“I have seen the future and it is going to arrive in the next few years,” says Tyler Cowen, the American economist and polymath. What’s got him hyped is the advances in machine-learning language programs, which he thinks will soon transform the internet — and workplaces.

Next time you have a half-hour to spare, visit OpenAI’s website and access its “Playground”. Here you can experiment by asking questions or offering prompts to GPT‑3, a deep-learning algorithm, for it to generate human-like text output. I requested “a five-minute video script on the economic costs of Brexit”, “a letter of complaint to a restaurant from which I contracted food poisoning”, and “a poem about The Times in the style of Shakespeare”. The results convinced me Cowen’s assessment was correct.

Sure, sometimes the content itself was dull and generic. The striking feature, however, was how well it followed the prompt and how hard it would have been to tell that its response was written by a machine. These programs have improved dramatically in just a year. It’s easy to envisage how they will eventually transform the process of writing essays, academic papers, letters, speeches, stories and scripts.

Paul Buchheit, the former Google employee who created Gmail, believes that Google search will face “total disruption” from this in just a few years. With GPT‑3 and its successors, users won’t need to trawl through various listed links to get a summary of a topic. Their prompt will allow the program to do the dive and give the best answer.

Once these models get integrated by third-party websites, they will alter social media too. One can imagine an app enabling you to say: “Show me tweets about Harry Kane’s performance tonight.”

Yes, there are fears that any automation will create substantial net job losses — a concern one sees everywhere today except in the unemployment data. In a world where these artificial intelligence programs can churn out half-decent columns, reports and customer service chats, however, surely those whose careers entail summarising existing information could find themselves at risk?

Some might. History suggests, however, that the vast majority will work with the programs. One already sees research papers where AI prompts help to write literature reviews, with humans contributing the novel analysis. Think tanks, news aggregators and firms sending out mass correspondence could likewise use these tools to ensure consistency and accuracy in their writing, but with humans adding flair and context.

As these programs go mainstream, there will be short-term backlashes. Students could AI-generate essays that are hard for universities to detect. Hiring managers might find written application content less persuasive in judging job candidates’ abilities. By drawing from the existing web, some fear the programs’ outputs will be politically biased.

Such concerns, though, seem overblown, or to misunderstand the scale of what the tech could achieve. A job applicant or student can already outsource their work to other humans, of course. Over time, the way we assess students or employees will evolve, with their ability to use these programs itself seen as an essential skill.
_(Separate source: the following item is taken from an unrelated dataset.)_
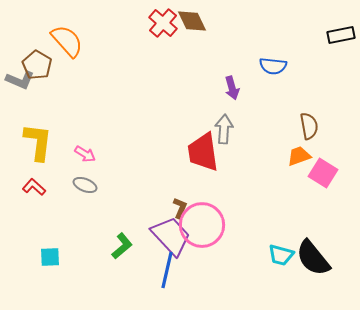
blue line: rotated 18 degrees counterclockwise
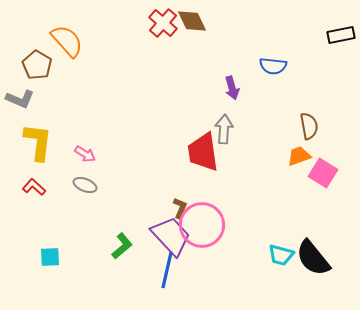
gray L-shape: moved 19 px down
In fact, by automating very mundane writing tasks, perhaps including emails, GPT‑3 could reduce project times significantly, delivering a much-needed gain to productivity. The smart money is surely that this will deliver a larger payoff to innovative thinkers, not least because they will enjoy more time to be creative.

So, what’s the biggest risk of this technology? Probably that bad actors will find ways to game the program to push misinformation — a problem that already exists with the web. You don’t need to take my word for this anxiety. That’s the answer the program gave me.